The rhythm of government, except in a crisis, is six monthly to yearly. The revenue of the tech industry is weekly, daily. Skyscanner releases software every single day, lots of times a day. Google does the same. It makes product decisions every week.

What if you focus on something and then the US or China focuses on that, too? It’s not about country-to-country competition, it’s company-to-company. That’s the real battle, because, in internet terms, there are no countries: all the customers are available to everybody.

Estonia is an amazing example of this. From government to teaching to their tech sector. They’ve taken a systems approach, and they’ve sustained that. Similarly in Finland with Nokia, which has gone into decline, obviously, it still exists.
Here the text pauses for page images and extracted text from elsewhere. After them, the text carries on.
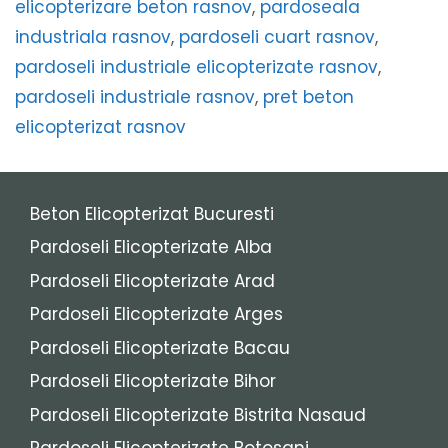
elicopterizare beton rasnov
,
pardoseala
industriala rasnov
,
pardoseli cuart rasnov
,
pardoseli industriale elicopterizate rasnov
,
pardoseli industriale rasnov
,
pret beton
elicopterizat rasnov
Beton Elicopterizat Bucuresti
Pardoseli Elicopterizate Alba
Pardoseli Elicopterizate Arad
Pardoseli Elicopterizate Arges
Pardoseli Elicopterizate Bacau
Pardoseli Elicopterizate Bihor
Pardoseli Elicopterizate Bistrita Nasaud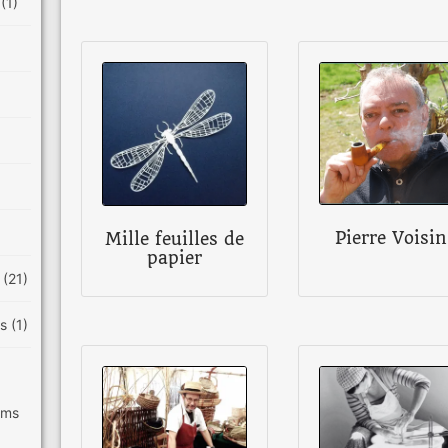
e
(1)
Pierre Voisin
Mille feuilles de
papier
t
(21)
es
(1)
ilms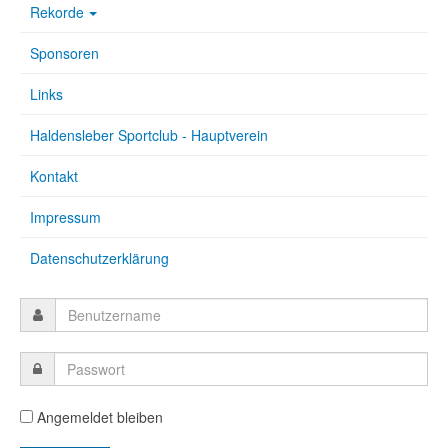
Rekorde
Sponsoren
Links
Haldensleber Sportclub - Hauptverein
Kontakt
Impressum
Datenschutzerklärung
Angemeldet bleiben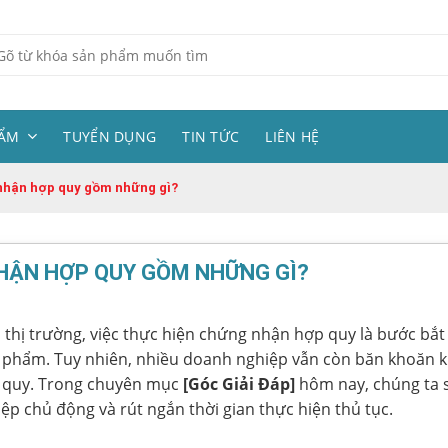
m
ếm:
HẨM
TUYỂN DỤNG
TIN TỨC
LIÊN HỆ
 nhận hợp quy gồm những gì?
NHẬN HỢP QUY GỒM NHỮNG GÌ?
 thị trường, việc thực hiện chứng nhận hợp quy là bước bắ
 phẩm. Tuy nhiên, nhiều doanh nghiệp vẫn còn băn khoăn kh
p quy. Trong chuyên mục
[Góc Giải Đáp]
hôm nay, chúng ta s
p chủ động và rút ngắn thời gian thực hiện thủ tục.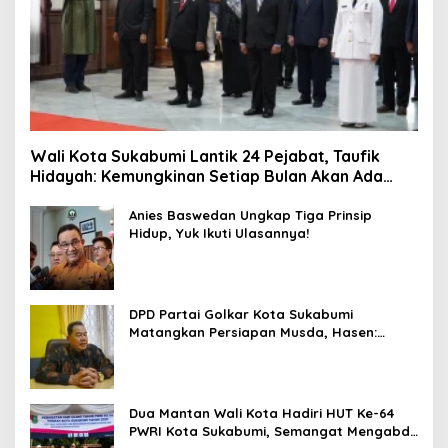
Wali Kota Sukabumi Lantik 24 Pejabat, Taufik
Hidayah: Kemungkinan Setiap Bulan Akan Ada
Pelantikan
Anies Baswedan Ungkap Tiga Prinsip
Hidup, Yuk Ikuti Ulasannya!
DPD Partai Golkar Kota Sukabumi
Matangkan Persiapan Musda, Hasen:
Paling Lambat Agustus Harus Selesai
Dua Mantan Wali Kota Hadiri HUT Ke-64
PWRI Kota Sukabumi, Semangat Mengabdi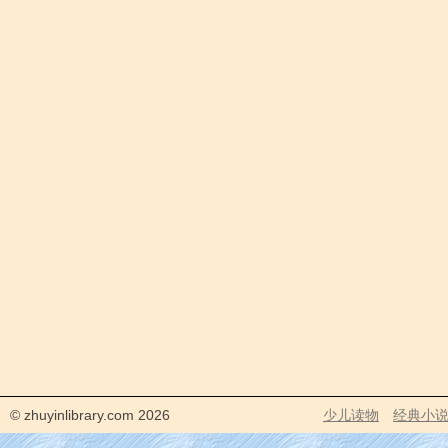
© zhuyinlibrary.com 2026
少儿读物
经典小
There was a lot of tech talent coming out of Nokia, and the government realised there was an opportunity to use that or have it disappear, so it invested heavily in a similar systems approach. So, we are informed by what they do. They are similar-sized countries doing disproportionately well.

McKenna: Do you think there is an advantage in Scotland being more pro-European than England?

Logan: Societally, absolutely. Now, there are a lot of people in England who are very European-oriented, as well. And England is an example of a great tech nation. It’s more about being willing to learn from outside your environment. Because, otherwise, you end up with what mathematicians call a local optimum: you’re improving on your own local practice. It’s always important to look outside yourself for what’s best practice elsewhere.

The real issue for Scotland and England is the current friction in bringing Europeans to work here. I think that’s been an appalling, disastrous policy.

A company like Skyscanner in its earliest days would not have been successful in a post-Brexit environment. It was vitally important that European students who came to Edinburgh and loved Edinburgh could stay and work for Skyscanner.

Whereas what we have done in Britain is make the country a little bit hostile. It’s not such a welcoming place. I think Scotland has tried hard to counter that narrative. But Britain has become a place where Europeans don’t feel welcome anymore. That is an enormous tragedy. It’s also a tragedy for the tech industry.

I am, at one level, astounded that it isn’t talked about more. I think, historically, it will be, but just now, maybe it’s too sensitive a subject. It’s been a disaster for the country, and it’s a massive issue for the tech industry. Not least in Scotland.